> _The problem_: Return each of the rows below verbatim, leaving out the pictures.

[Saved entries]
────────────────

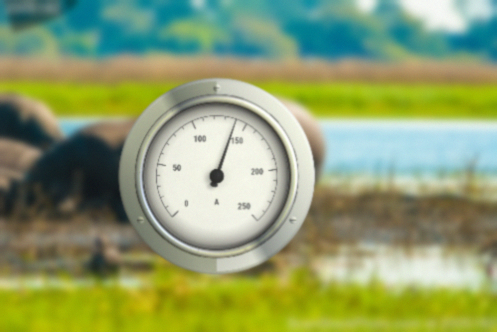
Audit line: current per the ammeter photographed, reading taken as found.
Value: 140 A
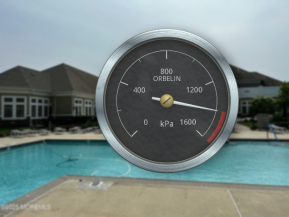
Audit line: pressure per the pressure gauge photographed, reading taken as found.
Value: 1400 kPa
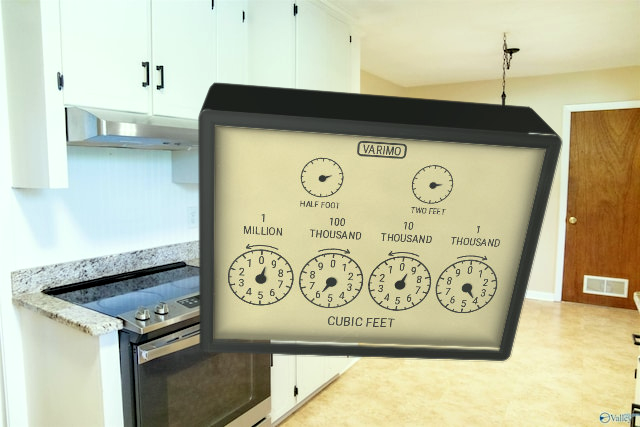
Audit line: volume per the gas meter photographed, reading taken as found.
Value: 959400 ft³
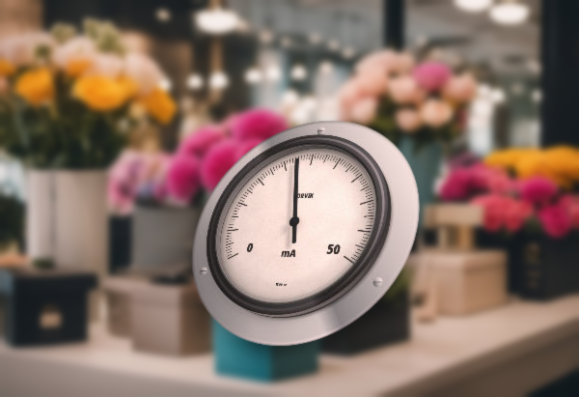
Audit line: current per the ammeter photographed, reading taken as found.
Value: 22.5 mA
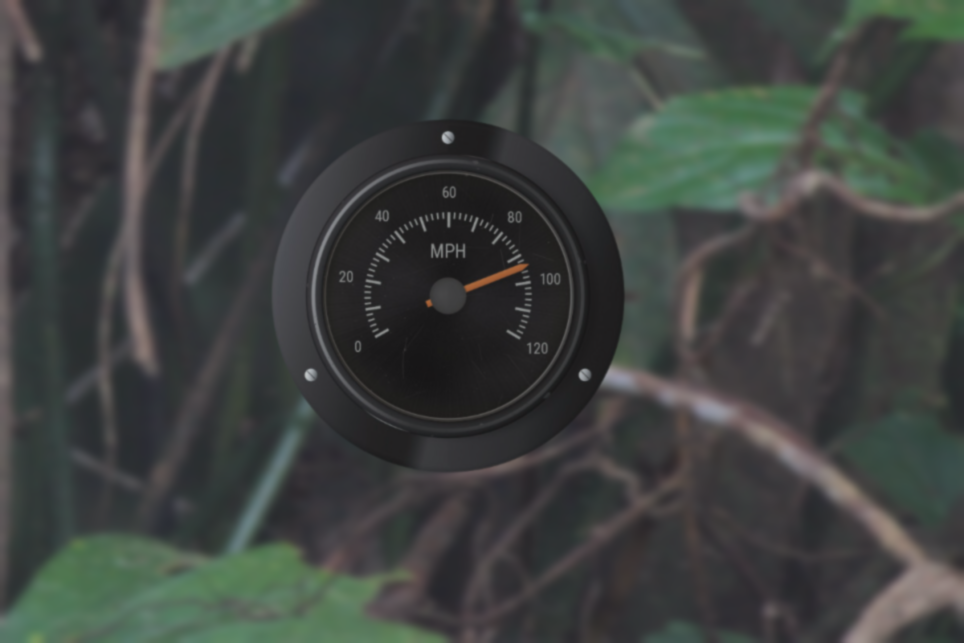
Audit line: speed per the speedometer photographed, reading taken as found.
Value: 94 mph
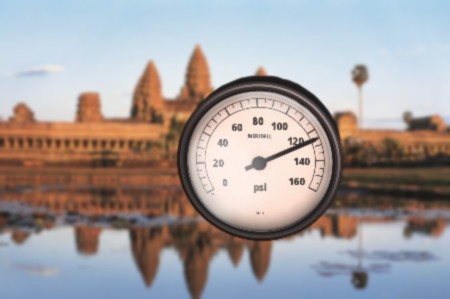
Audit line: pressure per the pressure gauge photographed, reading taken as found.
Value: 125 psi
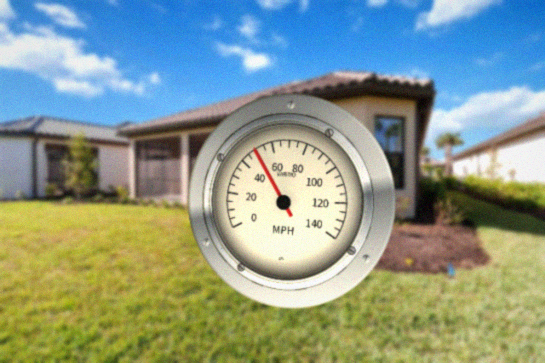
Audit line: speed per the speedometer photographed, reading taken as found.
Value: 50 mph
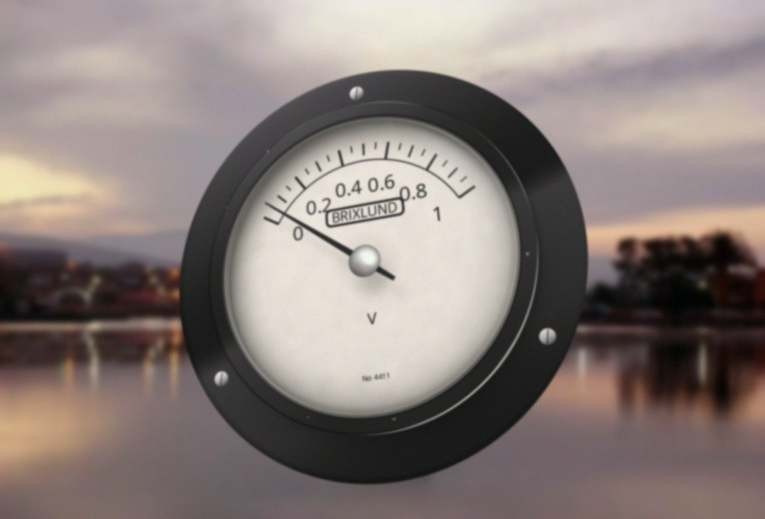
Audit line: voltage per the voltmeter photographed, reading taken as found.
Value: 0.05 V
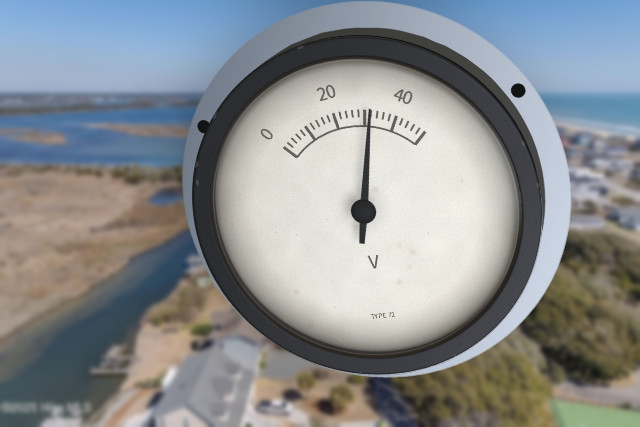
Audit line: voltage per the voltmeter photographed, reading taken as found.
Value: 32 V
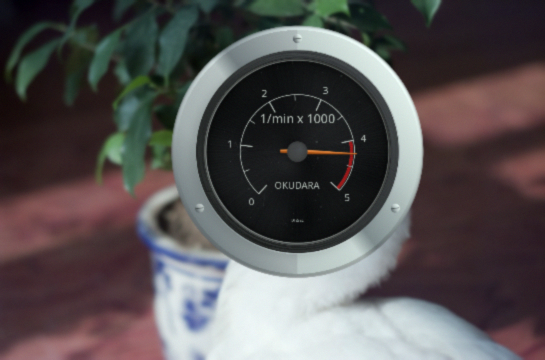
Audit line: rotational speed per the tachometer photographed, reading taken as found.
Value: 4250 rpm
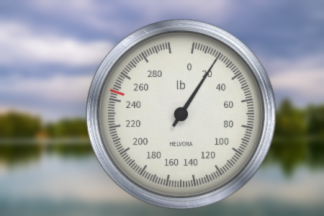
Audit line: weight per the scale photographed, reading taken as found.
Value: 20 lb
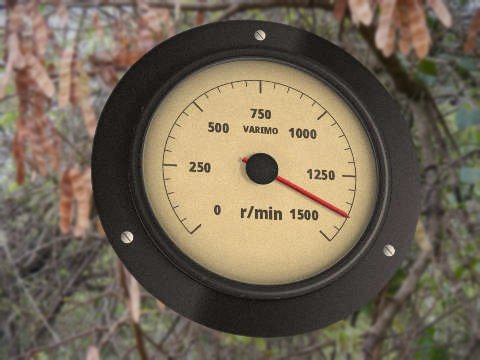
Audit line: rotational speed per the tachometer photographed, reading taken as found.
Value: 1400 rpm
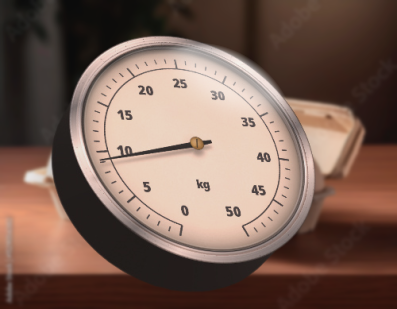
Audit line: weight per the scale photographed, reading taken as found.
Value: 9 kg
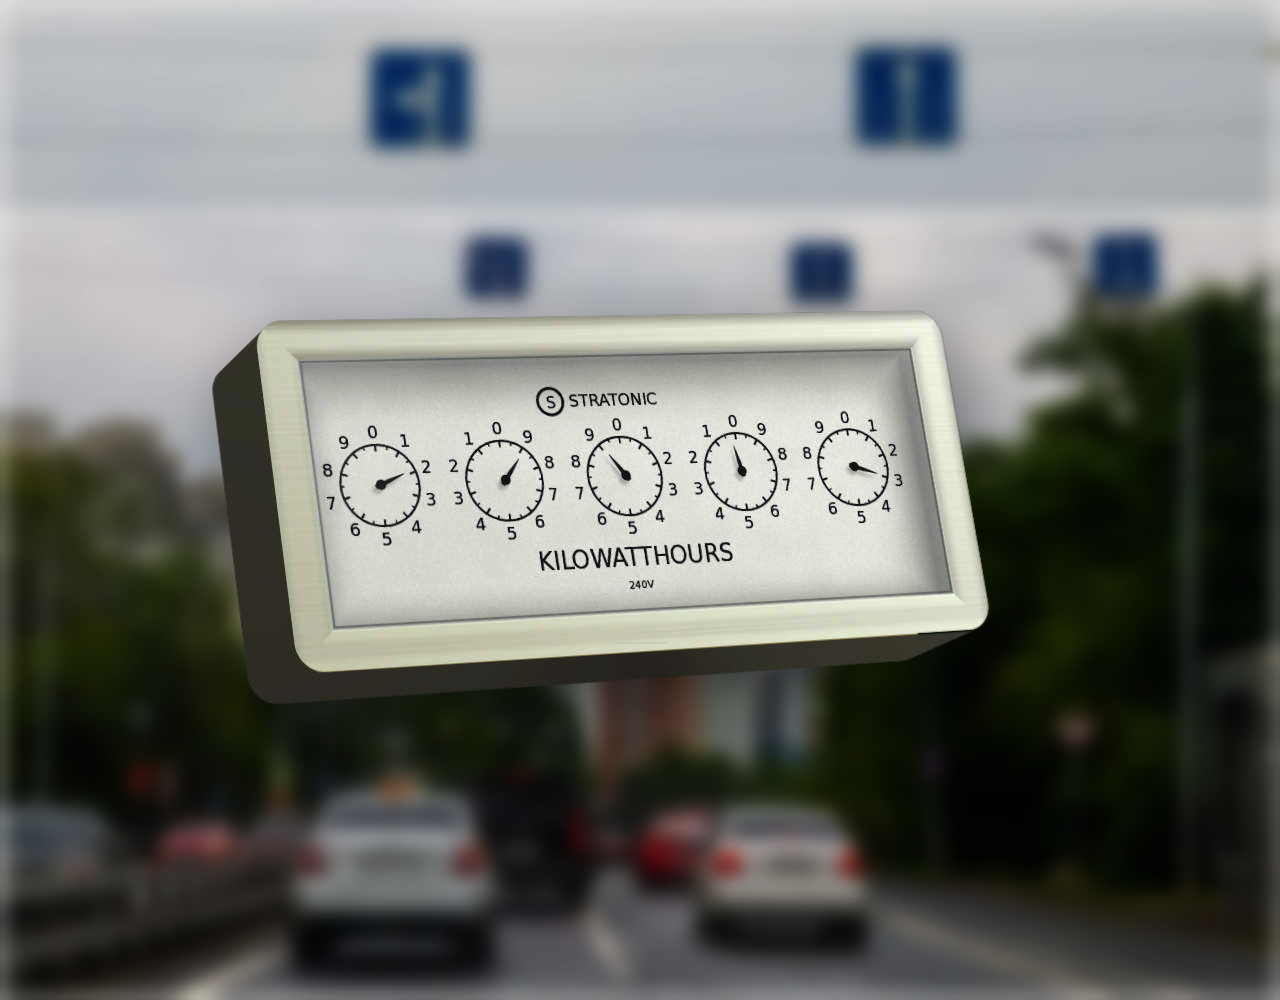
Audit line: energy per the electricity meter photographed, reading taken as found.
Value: 18903 kWh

────────────────

> _Output for this task_:
Audit line: current per the ammeter photographed, reading taken as found.
Value: 140 A
Audit line: pressure per the pressure gauge photographed, reading taken as found.
Value: 1400 kPa
Audit line: volume per the gas meter photographed, reading taken as found.
Value: 959400 ft³
Audit line: current per the ammeter photographed, reading taken as found.
Value: 22.5 mA
Audit line: speed per the speedometer photographed, reading taken as found.
Value: 94 mph
Audit line: pressure per the pressure gauge photographed, reading taken as found.
Value: 125 psi
Audit line: speed per the speedometer photographed, reading taken as found.
Value: 50 mph
Audit line: voltage per the voltmeter photographed, reading taken as found.
Value: 0.05 V
Audit line: voltage per the voltmeter photographed, reading taken as found.
Value: 32 V
Audit line: rotational speed per the tachometer photographed, reading taken as found.
Value: 4250 rpm
Audit line: weight per the scale photographed, reading taken as found.
Value: 20 lb
Audit line: rotational speed per the tachometer photographed, reading taken as found.
Value: 1400 rpm
Audit line: weight per the scale photographed, reading taken as found.
Value: 9 kg
Audit line: energy per the electricity meter photographed, reading taken as found.
Value: 18903 kWh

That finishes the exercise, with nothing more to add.